The most egregious offenders in this regard, historically, have been the gender feminists. (Perhaps you'll remember the bogus stats they bandied about a number of years ago, claiming that some 3/4 of all American husbands abuse their wives during the Super Bowl.) The investigations cited in the editorial above, conducted by true, profesionnal statisticians, should give Americans at least a pause before they buy into such nonsense, but we're not sure that's the case.
In any event, the statisticians themselves have an eminently plausible theory about what's been going on here:
Mr. Wegman goes a step further in his report, attempting to answer why Mr. Mann's mistakes were not exposed by his fellow climatologists. Instead, it fell to two outsiders, Messrs. McIntyre and McKitrick, to uncover the errors.Mr. Wegman brings to bear a technique called social-network analysis to examine the community of climate researchers. His conclusion is that the coterie of most frequently published climatologists is so insular and close-knit that no effective independent review of the work of Mr. Mann is likely. "As analyzed in our social network," Mr. Wegman writes, "there is a tightly knit group of individuals who passionately believe in their thesis." He continues: "However, our perception is that this group has a self-reinforcing feedback mechanism and, moreover, the work has been sufficiently politicized that they can hardly reassess their public positions without losing credibility."
In other words, climate research often more closely resembles a mutual-admiration society than a competitive and open-minded search for scientific knowledge. And Mr. Wegman's social-network graphs suggest that Mr. Mann himself -- and his hockey stick -- is at the center of that network.

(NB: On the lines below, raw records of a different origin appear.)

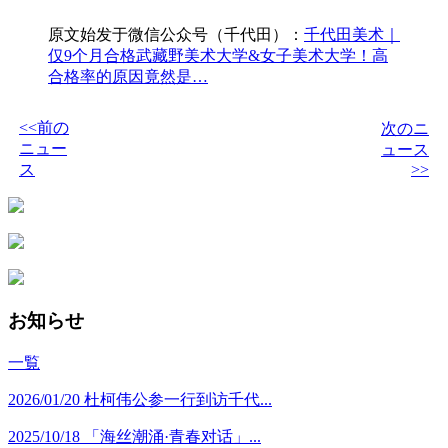
原文始发于微信公众号（千代田）：
千代田美术｜
仅9个月合格武藏野美术大学&女子美术大学！高
合格率的原因竟然是…
<<前の
次のニ
ニュー
ュース
ス
>>
お知らせ
一覧
2026/01/20
杜柯伟公参一行到访千代...
2025/10/18
「海丝潮涌·青春对话」...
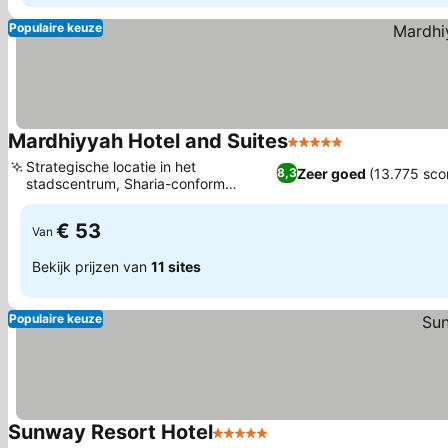
Populaire keuze
Mardhiyyah Hotel and Suites
5 Sterren
Strategische locatie in het
Zeer goed
(13.775 sco
8,3
stadscentrum, Sharia-conform
internationaal hotel
€ 53
Van
Bekijk prijzen van
11 sites
Populaire keuze
Sunway Resort Hotel
5 Sterren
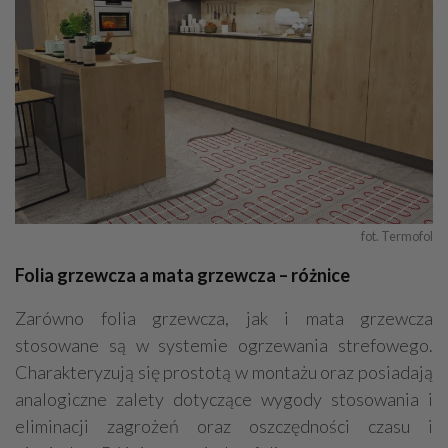
fot. Termofol
Folia grzewcza a mata grzewcza – różnice
Zarówno folia grzewcza, jak i mata grzewcza
stosowane są w systemie ogrzewania strefowego.
Charakteryzują się prostotą w montażu oraz posiadają
analogiczne zalety dotyczące wygody stosowania i
eliminacji zagrożeń oraz oszczędności czasu i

Yep. The editorial concludes:
Mr. Wegman's report was initially requested by the House Energy Committee because some lawmakers were concerned that major decisions about our economy could be made on the basis of the dubious research embodied in the hockey stick. Some of the more partisan scientists and journalists howled that this was an attempt at intimidation. But as Mr. Wegman's paper shows, Congress was right to worry; his conclusions make "consensus" look more like group-think. And the dismissive reaction of the climate-research establishment to the McIntyre-McKitrick critique of the hockey stick confirms that impression.
This is a key point. The real reason behind the "global warming" brouhaha is political. It's a case of anti-U.S. scientists trying to force this country to adopt the discredited and one-sided Kyoto protocols which would have the effect of severely weakening the U.S. industrial base while allowing, for example, Communist China to continue polluting away since it's a "third world" (i.e., friendly socialist) economy. Yes, the key point of the "global warming" hokum is, once again, to employ the Gramscian tactic of weakening our society to the point where it can no longer function.
Fortunately, saner heads have been holding the wingnuts at bay. But it will take a concerted effort to keep them there. It's tough to fight off seasoned zealots who work 24/7 trying to tear down the American Dream.